For each description, write the equation of the line in point-slope form and in slope-intercept form.The line passes through the two points (4,-2) and (-8,1)

Answer 1

The point-slope form is as follows:

`y-y_P=m(x-x_P)`

Where m is the slope and (xP, yP) is a point on the line. We can use any opint as long as it is on the line.

The slope-intercept form is:

`y=mx+b`

Where m is the same slope and b is the y-intercept. We can find it by either using the y-intercept or by solving the slope-point form for y.
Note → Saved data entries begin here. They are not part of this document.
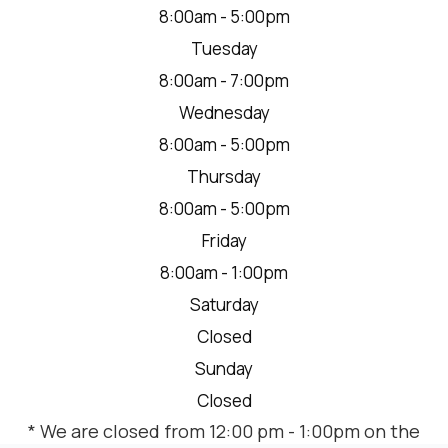
8:00am - 5:00pm
Tuesday
8:00am - 7:00pm
Wednesday
8:00am - 5:00pm
Thursday
8:00am - 5:00pm
Friday
8:00am - 1:00pm
Saturday
Closed
Sunday
Closed
* We are closed from 12:00 pm - 1:00pm on the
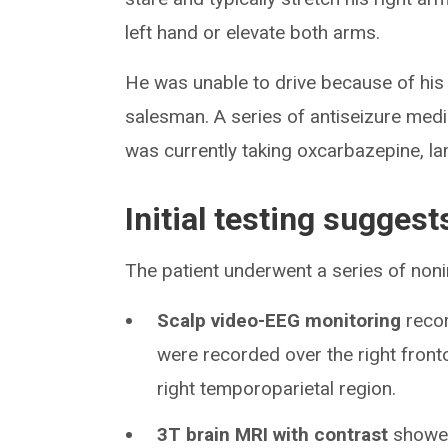
left hand or elevate both arms.
He was unable to drive because of his 
salesman. A series of antiseizure medic
was currently taking oxcarbazepine, la
Initial testing suggest
The patient underwent a series of noni
Scalp video-EEG monitoring
recor
were recorded over the right front
right temporoparietal region.
3T brain MRI with contrast
showed 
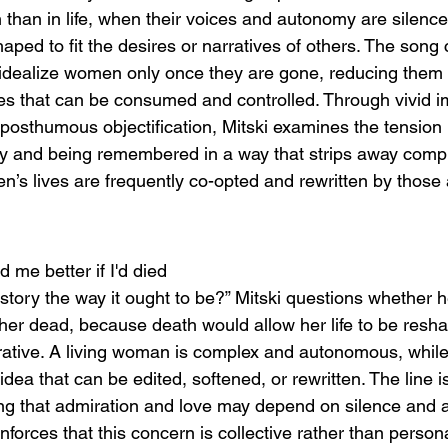
 than in life, when their voices and autonomy are silence
haped to fit the desires or narratives of others. The song 
 idealize women only once they are gone, reducing them t
es that can be consumed and controlled. Through vivid i
 posthumous objectification, Mitski examines the tension
ncy and being remembered in a way that strips away comple
en’s lives are frequently co-opted and rewritten by thos
 me better if I'd died
story the way it ought to be?” Mitski questions whether h
 her dead, because death would allow her life to be resha
rrative. A living woman is complex and autonomous, whil
a that can be edited, softened, or rewritten. The line i
ng that admiration and love may depend on silence and 
forces that this concern is collective rather than persona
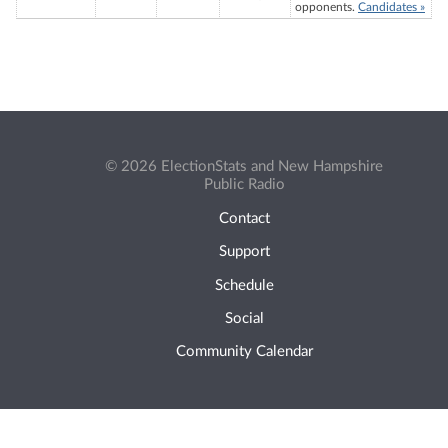
opponents.
Candidates »
© 2026 ElectionStats and New Hampshire
Public Radio
Contact
Support
Schedule
Social
Community Calendar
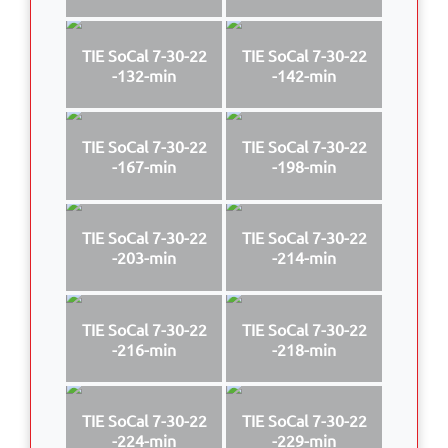
TIE SoCal 7-30-22
TIE SoCal 7-30-22
-132-min
-142-min
TIE SoCal 7-30-22
TIE SoCal 7-30-22
-167-min
-198-min
TIE SoCal 7-30-22
TIE SoCal 7-30-22
-203-min
-214-min
TIE SoCal 7-30-22
TIE SoCal 7-30-22
-216-min
-218-min
TIE SoCal 7-30-22
TIE SoCal 7-30-22
-224-min
-229-min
First, we need to find the slope using the points (4, -2) and (-8, 1):

`m=(y_2-y_1)/(x_2-x_1)=(1-(-2))/(-8-4)=(1+2)/(-12)=(3)/(-12)=-(1)/(4)`

So, to find the point-slope form, we can use either points, so let's use (4, -2):

`\begin{gathered} y-(-2)=-(1)/(4)(x-4) \\ y+2=-(1)/(4)(x-4) \end{gathered}`

And to find the slope-intercept, we just solve the parenthesis and solve for y:

`\begin{gathered} y+2=-(1)/(4)(x-4) \\ y+2=-(1)/(4)x+1 \\ y=-(1)/(4)x+1-2 \\ y=-(1)/(4)x-1 \end{gathered}`

So, one of the possible point-slope forms is:

`y+2=-(1)/(4)(x-4)`

And the slope-intercept form is:

`y=-(1)/(4)x-1`